• _Material for this exercise_:
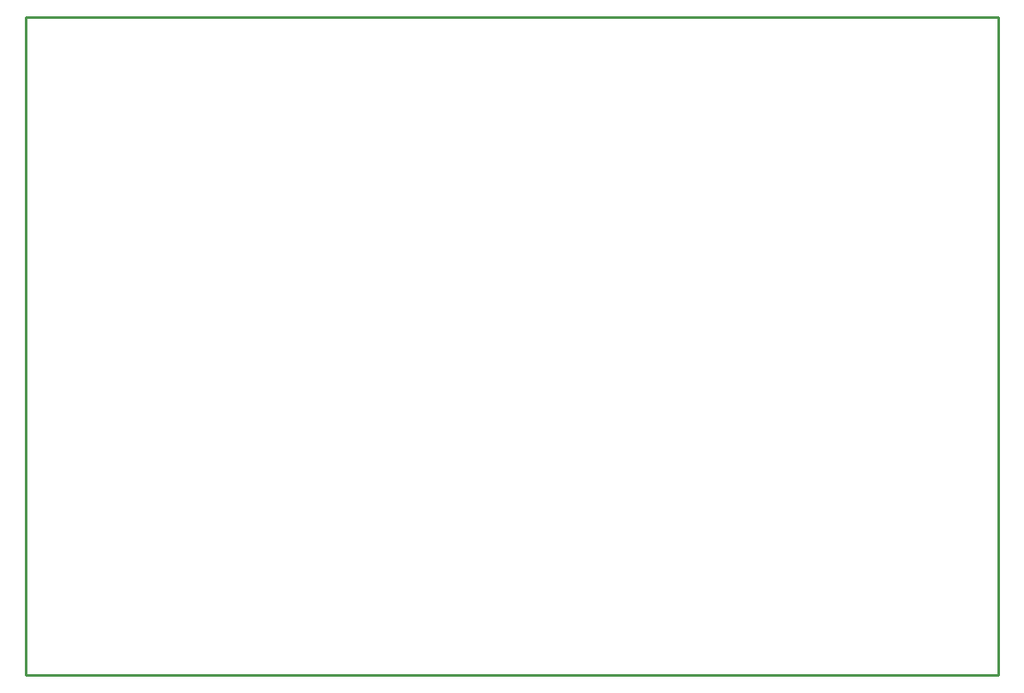
<source format=gko>
%FSLAX25Y25*%
%MOIN*%
G70*
G01*
G75*
G04 Layer_Color=16711935*
%ADD10R,0.02756X0.03347*%
%ADD11R,0.03543X0.03740*%
%ADD12R,0.03543X0.03740*%
%ADD13R,0.05118X0.03937*%
%ADD14R,0.05315X0.02559*%
%ADD15R,0.12992X0.09843*%
%ADD16R,0.10630X0.03937*%
%ADD17R,0.06299X0.12598*%
%ADD18R,0.13780X0.05118*%
%ADD19R,0.07874X0.07874*%
%ADD20R,0.04724X0.01969*%
%ADD21R,0.01181X0.03937*%
%ADD22R,0.02362X0.03937*%
%ADD23R,0.03937X0.07087*%
%ADD24R,0.07284X0.03740*%
%ADD25R,0.26772X0.26772*%
%ADD26R,0.07480X0.11811*%
%ADD27O,0.06890X0.02362*%
%ADD28R,0.03937X0.10630*%
%ADD29R,0.03347X0.02756*%
%ADD30O,0.01181X0.06299*%
%ADD31O,0.06299X0.01181*%
%ADD32R,0.01181X0.06299*%
%ADD33R,0.04331X0.04724*%
%ADD34R,0.04000X0.03000*%
%ADD35R,0.03000X0.04000*%
%ADD36R,0.09843X0.14410*%
%ADD37R,0.07874X0.14410*%
%ADD38R,0.06299X0.01969*%
%ADD39R,0.02126X0.03543*%
%ADD40R,0.06693X0.07874*%
%ADD41R,0.03000X0.03150*%
%ADD42R,0.03937X0.02362*%
%ADD43R,0.04843X0.05354*%
%ADD44C,0.00800*%
%ADD45C,0.04000*%
%ADD46C,0.01000*%
%ADD47C,0.02000*%
%ADD48C,0.03000*%
%ADD49C,0.01500*%
%ADD50C,0.07874*%
%ADD51R,0.07874X0.07874*%
%ADD52C,0.05906*%
%ADD53R,0.05906X0.05906*%
%ADD54R,0.05906X0.05906*%
%ADD55O,0.03937X0.08268*%
%ADD56C,0.02638*%
%ADD57O,0.07874X0.15748*%
%ADD58C,0.19685*%
%ADD59O,0.04724X0.06299*%
%ADD60R,0.04724X0.06299*%
%ADD61O,0.07874X0.11811*%
%ADD62R,0.07874X0.11811*%
%ADD63C,0.08268*%
%ADD64C,0.03000*%
%ADD65C,0.02000*%
%ADD66C,0.04500*%
%ADD67C,0.05000*%
%ADD68C,0.04000*%
%ADD69C,0.05500*%
%ADD70C,0.00984*%
%ADD71C,0.00600*%
%ADD72C,0.00500*%
%ADD73C,0.00787*%
%ADD74C,0.00700*%
%ADD75C,0.00493*%
%ADD76R,0.03556X0.04147*%
%ADD77R,0.04343X0.04540*%
%ADD78R,0.04343X0.04540*%
%ADD79R,0.05918X0.04737*%
%ADD80R,0.06115X0.03359*%
%ADD81R,0.13792X0.10642*%
%ADD82R,0.11430X0.04737*%
%ADD83R,0.07099X0.13398*%
%ADD84R,0.14579X0.05918*%
%ADD85R,0.08674X0.08674*%
%ADD86R,0.05524X0.02769*%
%ADD87R,0.01981X0.04737*%
%ADD88R,0.03162X0.04737*%
%ADD89R,0.04737X0.07887*%
%ADD90R,0.08083X0.04540*%
%ADD91R,0.27572X0.27572*%
%ADD92R,0.08280X0.12611*%
%ADD93O,0.07690X0.03162*%
%ADD94R,0.04737X0.11430*%
%ADD95R,0.04147X0.03556*%
%ADD96O,0.01981X0.07099*%
%ADD97O,0.07099X0.01981*%
%ADD98R,0.01981X0.07099*%
%ADD99R,0.05131X0.05524*%
%ADD100R,0.04800X0.03800*%
%ADD101R,0.03800X0.04800*%
%ADD102R,0.10642X0.15210*%
%ADD103R,0.08674X0.15210*%
%ADD104R,0.07099X0.02769*%
%ADD105R,0.02926X0.04343*%
%ADD106R,0.07493X0.08674*%
%ADD107R,0.03800X0.03950*%
%ADD108R,0.04737X0.03162*%
%ADD109R,0.05643X0.06154*%
%ADD110C,0.08674*%
%ADD111R,0.08674X0.08674*%
%ADD112C,0.06706*%
%ADD113R,0.06706X0.06706*%
%ADD114R,0.06706X0.06706*%
%ADD115O,0.04737X0.09068*%
%ADD116C,0.03438*%
%ADD117O,0.08674X0.16548*%
%ADD118C,0.20485*%
%ADD119O,0.05524X0.07099*%
%ADD120R,0.05524X0.07099*%
%ADD121O,0.08674X0.12611*%
%ADD122R,0.08674X0.12611*%
%ADD123C,0.09068*%
D46*
X0Y255906D02*
X377953D01*
Y0D02*
Y255906D01*
X0Y0D02*
Y256000D01*
Y0D02*
X377953D01*
M02*

</source>
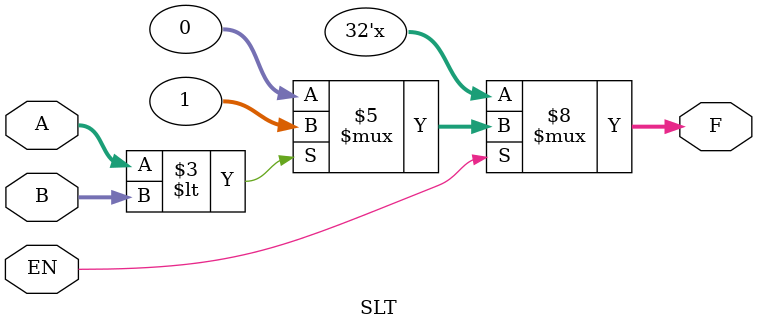
<source format=v>
`timescale 1ns / 1ps


module SLT(
    F,A,B,EN
    );//compare,if A<B,output 1;otherwise 0
    output reg[31:0] F;
    input [31:0]A,B;
    input EN;
    
    always @(A,B,EN) begin
        if (EN==0) F<=32'bz;
        else begin
            if (A<B) F<=1;
            else F<=0;
            end
    end
endmodule

</source>
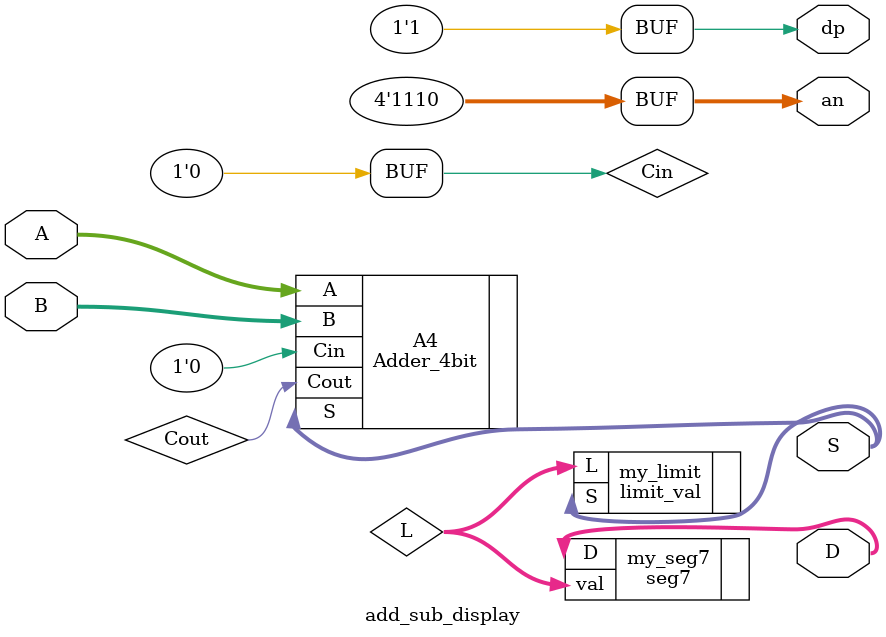
<source format=sv>
`timescale 1ns / 1ps



module add_sub_display(
	input [3:0] A,
	input [3:0] B,
	output [3:0] S,
	output [6:0] D,
	output [3:0] an,
	output dp
	);

	// local signals
	logic  Cin = 1'b0;
	logic  Cout;

	// instantiate lower-level modules
	Adder_4bit A4(
	.A(A),
	.B(B),
	.Cin(Cin),
	.S(S),
	.Cout(Cout)
	);
	
	logic [3:0] L;
	
	// instantiate module to limit values
	limit_val my_limit( .S(S), .L(L) );

	// instantiate module to drive 7-segment display
	//   (L) is a local signal
	//   .S  is a signal in the called module
	seg7 my_seg7( .val(L), .D(D) );
	
	// use digit 0 only. active low
	assign an = 4'b1110;
	
	// decimal point off
	assign dp = 1'b1;

endmodule


</source>
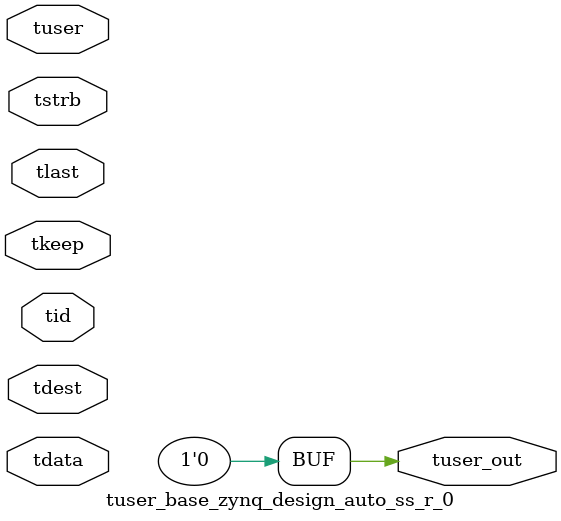
<source format=v>


`timescale 1ps/1ps

module tuser_base_zynq_design_auto_ss_r_0 #
(
parameter C_S_AXIS_TUSER_WIDTH = 1,
parameter C_S_AXIS_TDATA_WIDTH = 32,
parameter C_S_AXIS_TID_WIDTH   = 0,
parameter C_S_AXIS_TDEST_WIDTH = 0,
parameter C_M_AXIS_TUSER_WIDTH = 1
)
(
input  [(C_S_AXIS_TUSER_WIDTH == 0 ? 1 : C_S_AXIS_TUSER_WIDTH)-1:0     ] tuser,
input  [(C_S_AXIS_TDATA_WIDTH == 0 ? 1 : C_S_AXIS_TDATA_WIDTH)-1:0     ] tdata,
input  [(C_S_AXIS_TID_WIDTH   == 0 ? 1 : C_S_AXIS_TID_WIDTH)-1:0       ] tid,
input  [(C_S_AXIS_TDEST_WIDTH == 0 ? 1 : C_S_AXIS_TDEST_WIDTH)-1:0     ] tdest,
input  [(C_S_AXIS_TDATA_WIDTH/8)-1:0 ] tkeep,
input  [(C_S_AXIS_TDATA_WIDTH/8)-1:0 ] tstrb,
input                                                                    tlast,
output [C_M_AXIS_TUSER_WIDTH-1:0] tuser_out
);

assign tuser_out = {1'b0};

endmodule


</source>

• _Work required_: Look through the data above. Copy every line with the string "assign" in it.

• _Solution_:
	assign an = 4'b1110;
	assign dp = 1'b1;
assign tuser_out = {1'b0};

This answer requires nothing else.